I primi due romanzi di Cara Hunter mi erano piaciuti tantissimo; così, non ho esitato neppure un secondo ad acquistare il terzo, malgrado le numerose recensioni negative scovate in rete.
È la sua struttura atipica ad aver indispettito la maggior parte dei lettori: alla Hunter viene rimproverato soprattutto il fatto di aver raccontato la vicenda sotto forma di “sceneggiatura” (come aveva fatto Stephen King nella “Tempesta del secolo”).
Il motivo del mio scarso gradimento non è legato tanto alla rinuncia alla “forma romanzo” – ho trovato, al contrario, molto stimolante l’idea di raccontare un cold case attraverso le puntate di una trasmissione televisiva di “true crime” – quanto piuttosto alla sensazione dilagante di noia che mi ha afflitto per molte pagine.
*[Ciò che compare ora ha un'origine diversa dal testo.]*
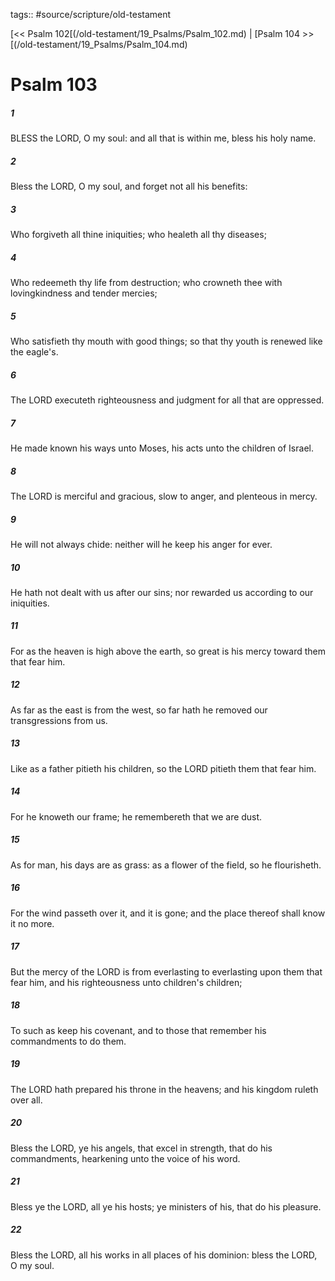 tags:: #source/scripture/old-testament

[<< Psalm 102[(/old-testament/19_Psalms/Psalm_102.md) | [Psalm 104 >>[(/old-testament/19_Psalms/Psalm_104.md)

# Psalm 103

##### 1

BLESS the LORD, O my soul: and all that is within me, bless his holy name.

##### 2

Bless the LORD, O my soul, and forget not all his benefits:

##### 3

Who forgiveth all thine iniquities; who healeth all thy diseases;

##### 4

Who redeemeth thy life from destruction; who crowneth thee with lovingkindness and tender mercies;

##### 5

Who satisfieth thy mouth with good things; so that thy youth is renewed like the eagle's.

##### 6

The LORD executeth righteousness and judgment for all that are oppressed.

##### 7

He made known his ways unto Moses, his acts unto the children of Israel.

##### 8

The LORD is merciful and gracious, slow to anger, and plenteous in mercy.

##### 9

He will not always chide: neither will he keep his anger for ever.

##### 10

He hath not dealt with us after our sins; nor rewarded us according to our iniquities.

##### 11

For as the heaven is high above the earth, so great is his mercy toward them that fear him.

##### 12

As far as the east is from the west, so far hath he removed our transgressions from us.

##### 13

Like as a father pitieth his children, so the LORD pitieth them that fear him.

##### 14

For he knoweth our frame; he remembereth that we are dust.

##### 15

As for man, his days are as grass: as a flower of the field, so he flourisheth.

##### 16

For the wind passeth over it, and it is gone; and the place thereof shall know it no more.

##### 17

But the mercy of the LORD is from everlasting to everlasting upon them that fear him, and his righteousness unto children's children;

##### 18

To such as keep his covenant, and to those that remember his commandments to do them.

##### 19

The LORD hath prepared his throne in the heavens; and his kingdom ruleth over all.

##### 20

Bless the LORD, ye his angels, that excel in strength, that do his commandments, hearkening unto the voice of his word.

##### 21

Bless ye the LORD, all ye his hosts; ye ministers of his, that do his pleasure.

##### 22

Bless the LORD, all his works in all places of his dominion: bless the LORD, O my soul.
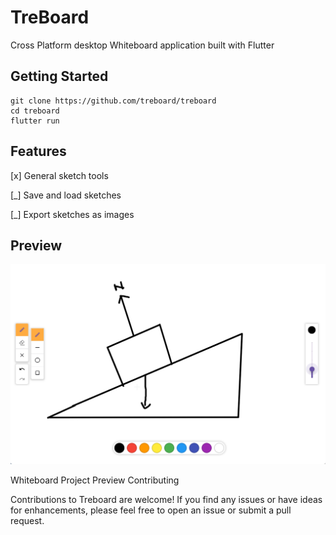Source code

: # TreBoard

Cross Platform desktop Whiteboard application built with Flutter

## Getting Started

    git clone https://github.com/treboard/treboard
    cd treboard
    flutter run

## Features
[x] General sketch tools

[_] Save and load sketches

[_] Export sketches as images

## Preview

![](resources/scr1.png)

Whiteboard Project Preview
Contributing

Contributions to Treboard are welcome! If you find any issues or have ideas for enhancements, please feel free to open an issue or submit a pull request.
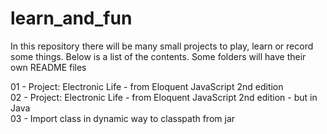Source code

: # learn_and_fun
In this repository there will be many small projects to play, learn or record some things. Below is a list of the
contents. Some folders will have their own README files

01 - Project: Electronic Life - from Eloquent JavaScript 2nd edition  
02 - Project: Electronic Life - from Eloquent JavaScript 2nd edition - but in Java  
03 - Import class in dynamic way to classpath from jar  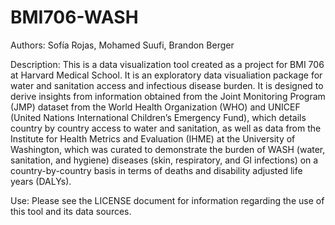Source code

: # BMI706-WASH

Authors: Sofía Rojas, Mohamed Suufi, Brandon Berger

Description: 
This is a data visualization tool created as a project for BMI 706 at Harvard Medical School. It is an exploratory data visualiation package for water and sanitation access and infectious disease burden.  It is designed to derive insights from information obtained from the Joint Monitoring Program (JMP) dataset from the World Health Organization (WHO) and UNICEF (United Nations International Children’s Emergency Fund), which details country by country access to water and sanitation, as well as data from the Institute for Health Metrics and Evaluation (IHME) at the University of Washington, which was curated to demonstrate the burden of WASH (water, sanitation, and hygiene) diseases (skin, respiratory, and GI infections) on a country-by-country basis in terms of deaths and disability adjusted life years (DALYs).  

Use:
Please see the LICENSE document for information regarding the use of this tool and its data sources.

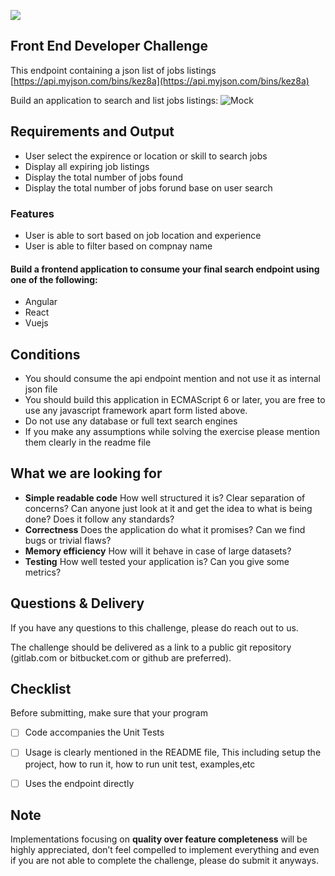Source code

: ![](https://i.imgur.com/dMPfzBQ.png)

## Front End Developer Challenge
This endpoint containing a json list of jobs listings [https://api.myjson.com/bins/kez8a](https://api.myjson.com/bins/kez8a)

Build an application to search and list jobs listings:
![Mock](https://i.imgur.com/Q49cnUx.jpg)


## Requirements and Output

- User select the expirence or location or skill to search jobs
- Display all expiring job listings 
- Display the total number of jobs found
- Display the total number of jobs forund base on user search

### Features

- User is able to sort based on job location and experience
- User is able to filter based on compnay name



####  Build a frontend application to consume your final search endpoint using one of the following:
- Angular
- React
- Vuejs


## Conditions

- You should consume the api endpoint mention and not use it as internal json file
- You should build this application in ECMAScript 6 or later, you are free to use any javascript framework apart form listed above.
- Do not use any database or full text search engines
- If you make any assumptions while solving the exercise please mention them clearly in the readme file

## What we are looking for

- **Simple readable code** How well structured it is? Clear separation of concerns? Can anyone just look at it and get the idea to
what is being done? Does it follow any standards?
- **Correctness** Does the application do what it promises? Can we find bugs or trivial flaws?
- **Memory efficiency** How will it behave in case of large datasets?
- **Testing** How well tested your application is? Can you give some metrics?

## Questions & Delivery

If you have any questions to this challenge, please do reach out to us.

The challenge should be delivered as a link to a public git repository (gitlab.com or bitbucket.com or github are preferred).


## Checklist

Before submitting, make sure that your program

- [ ] Code accompanies the Unit Tests
- [ ] Usage is clearly mentioned in the README file, This including setup the project, how to run it, how to run unit test, examples,etc
- [ ] Uses the endpoint directly



## Note

Implementations focusing on **quality over feature completeness** will be highly appreciated,  don’t feel compelled to implement everything and even if you are not able to complete the challenge, please do submit it anyways.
Le dinamiche fra i sei “esperti” (protagonisti della serie “true crime” chiamata a far luce sulla fine misteriosa di Luke Ryder) mi sono sembrate abbastanza insipide e gli stessi colpi di scena – che nelle intenzioni dell’autrice avrebbero dovuto infiammare la trama – sono in realtà fuocherelli che mandano tanto fumo e scaldano poco l’animo del lettore.
Un esperimento narrativo coraggioso ma (almeno a mio parere) non riuscito fino in fondo.
Una sufficienza stiracchiata (dettata forse più dalla mia stima per l’autrice che non dai meriti dell’opera).
Se cercate un thriller mozzafiato… statene alla larga!